Jeśli chodzi o samą charakterystykę łowiska. to była to napływowa część główki o głębokości około 2 metrów z uciągiem, gdzie 80 gramowy koszyk stabilnie trzymał się dna. Tego dnia postanowiłem spróbować czegoś nowego jeśli chodzi o zanęty postawiłem na zanęty Carpio i Marlin w rozmiarze XXL, w kolorze brązu i czerwieni. Wiedziałem że taki zabieg może być ryzykowny, jednak chciałem zweryfikować czy kolor ma znaczenie. Obowiązkowym dodatkiem były mrożone białe robaki w różnych kolorach i legendarne płatki owsiane.
Tym razem do kotła wsypałem grube zanęty płociowo-leszczowe.

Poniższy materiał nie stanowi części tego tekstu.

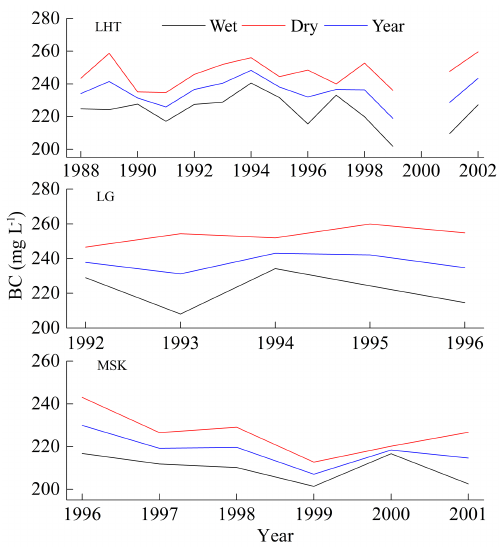
Figure 6. Variation in net carbon discharge among sites in the wet season, dry season, and whole year during the study period.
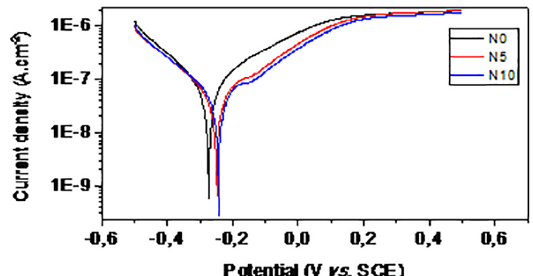
Figure 6. Potentiodynamic polarization curves for N0, N5 and N10 alloys obtained in 3.5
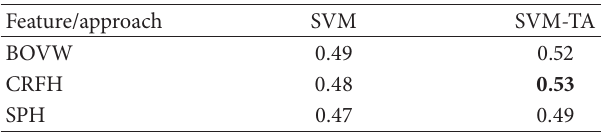
Table 1: IMMED dataset: average accuracy of the single feature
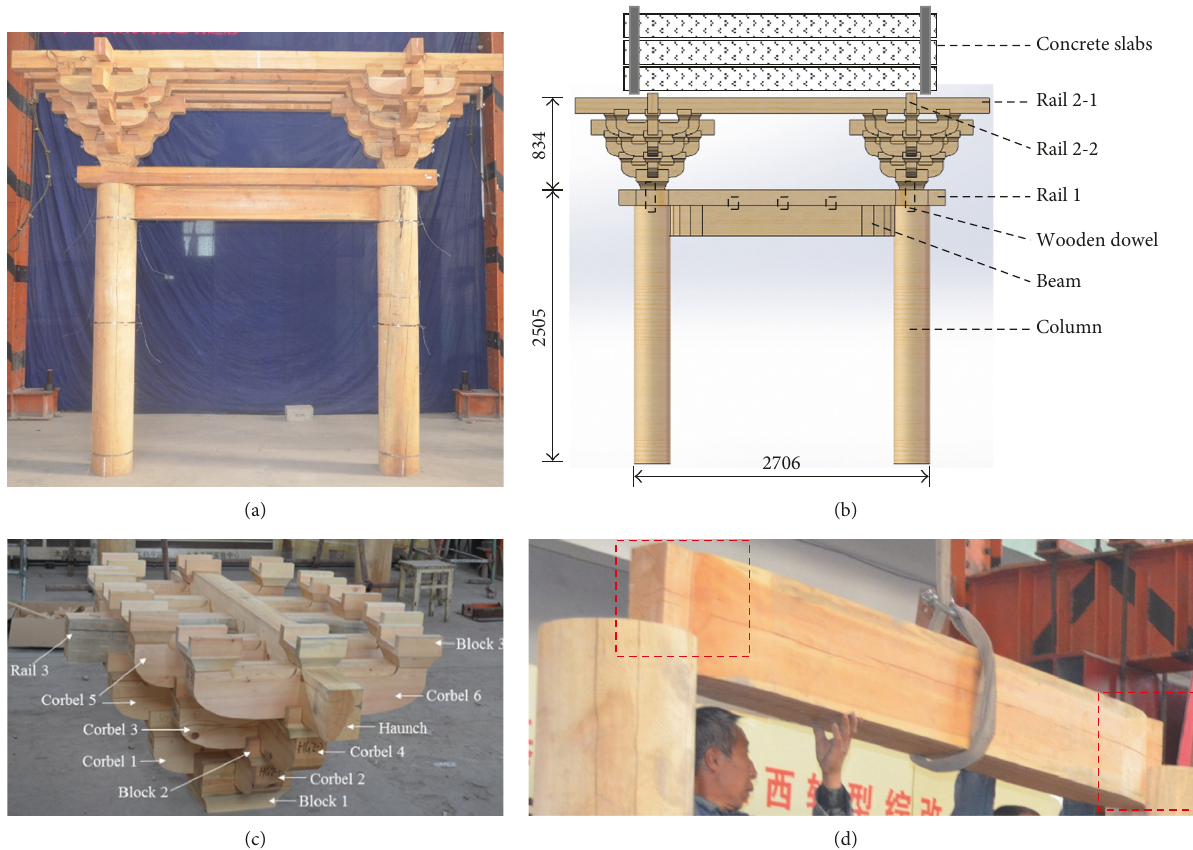
Figure 2: Test model with dimensions in mm. (a) Full-scale model; (b) elevation of the full-scale model; (c) dissembled view of the bracket set; (d) dovetailed mortise and tenon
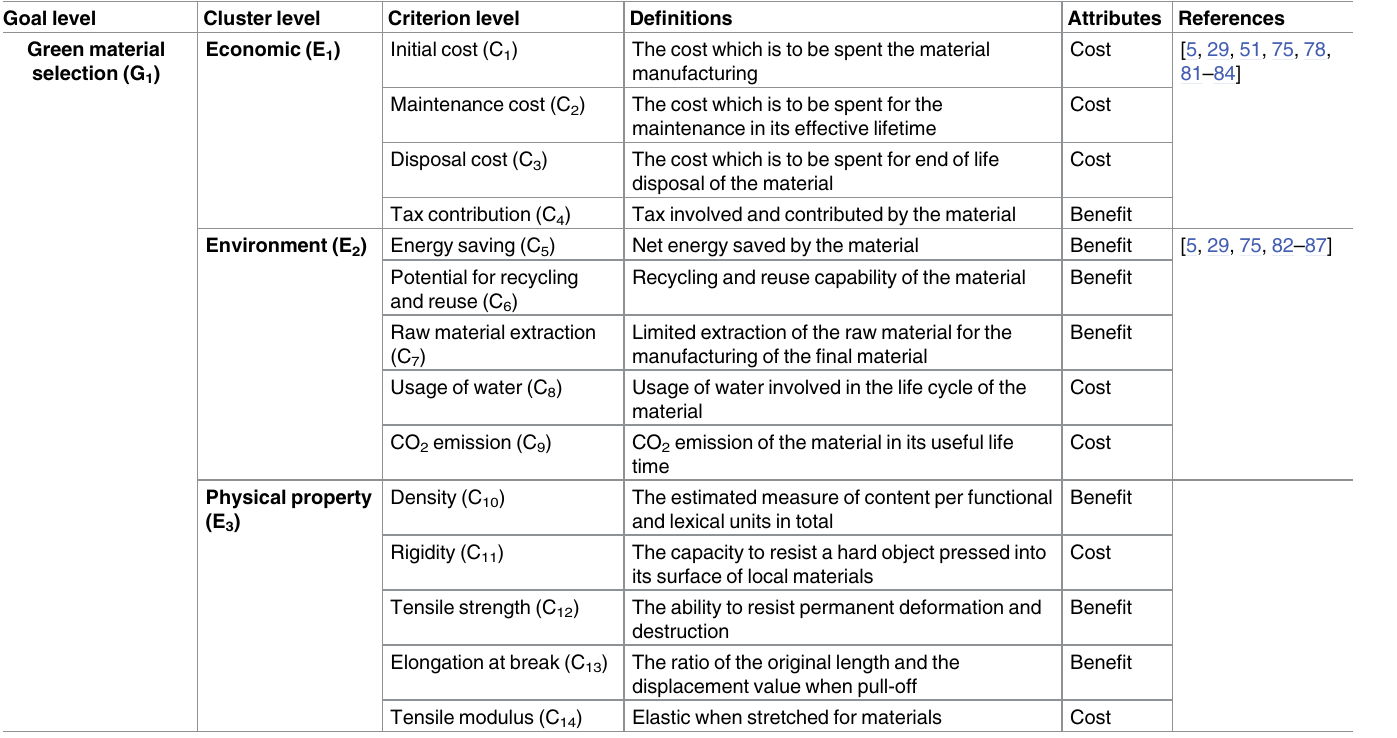
Table 2. Hierarchical structure of criteria for material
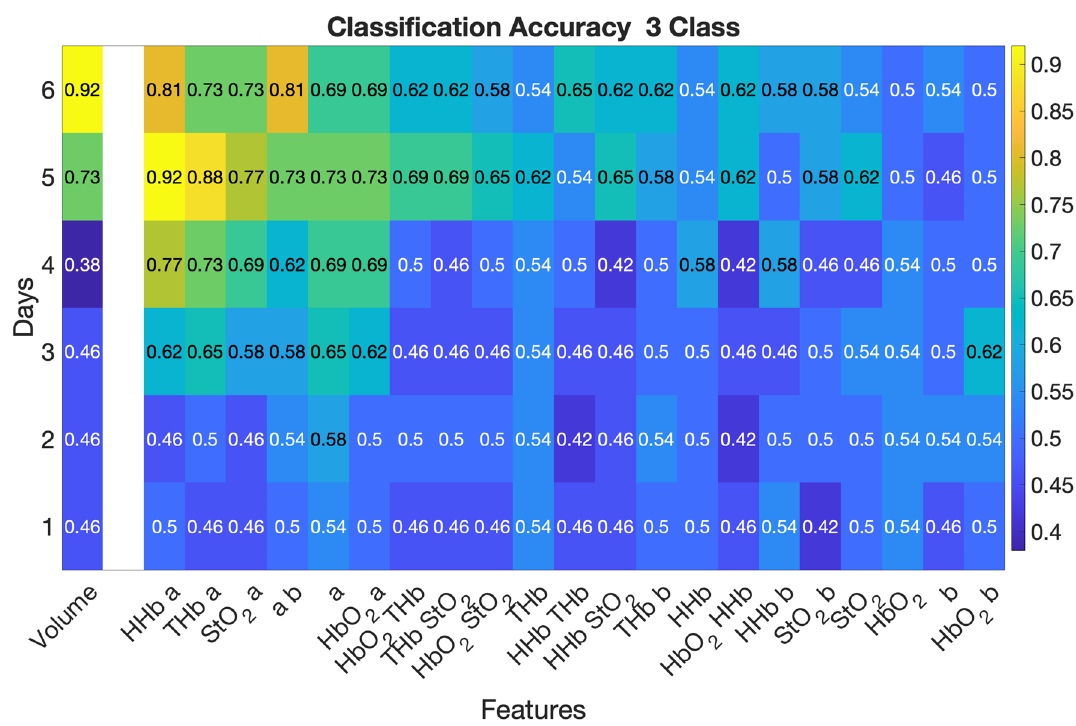
Figure 4. Short term classification accuracy feature selection. Linear discriminant analysis was conducted on the short-term cohort (through Day 6) for all 3 treatment groups (Control, CPA, and CPA + Ab). The classification accuracy for each timepoint and feature is displayed in text and indicated by shading for each metric at each timepoint. The combination of the SFDI parameters ctHHb and a provided higher classification accuracy than tumor volume on days 3, 4, and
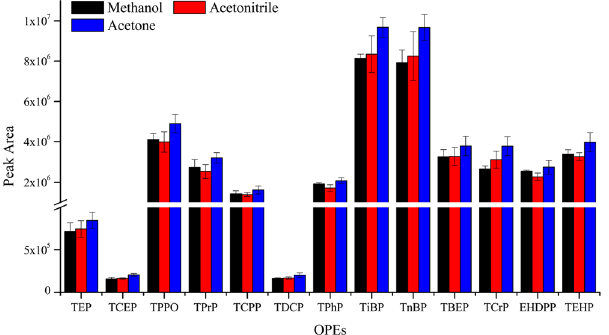
Figure 7. The efficiency of different demulsifiers on the extraction of OPEs from aqueous samples (n = 3).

Z zanęty odsiałem grubsze frakcje i nawilżyłem dzień wcześniej, więc zaoszczędziłem kilka dobrych minut na łowisku. Jest to dość istotne przy krótkich późno jesiennych zasiadkach, gdzie mam zaplanowane 3-4 godziny wędkowania.
Zanęta i mięsna wkładka.
Początek łowienia to w zasadzie budowanie łowiska. Co 5 min przerzucam zestawy by na dnie zalegała coraz to większa ilość zanęty z dodatkami. Wiadomo że część towaru zawsze zostanie wypłukana przez prąd rzeki, jednak część towaru zawsze zostanie w dennych nierównościach i zagłębieniach. Na pierwsze branie musiałem poczekać około dwóch godzin. Początkowo w łowisku pojawiły się leszcze i to dość fajnych już rozmiarów. 3 sztuki złowiłem dosłownie w 30 min, po czym znów nastała cisza. Postanowiłem dodać bardzo dużą ilość mrożonego robaka w łowisko i zmniejszyłem gramaturę koszyków do 50 gram. To było strzałem w dziesiątkę! Moje łowisko opanowały klenie. Zestaw z lżejszym koszykiem był lekko przesuwany przez nurt rzeki co prowokowało „grube kluchy” do brania. Udało mi się wyciągnąć cztery sztuki 42,46,47,48 cm w godzinę. Były też ryby, które walkę wygrały lub nie zostały wcięte w tempo.
Kilka moich kleni w tym największy 48 cm.
Po kleniowym szale udało mi się złowić jeszcze jednego leszcze i z wynikiem 4 leszcze 4 klenie zakończyłem wędkowanie. Ryby po sesji zostały wypuszczone.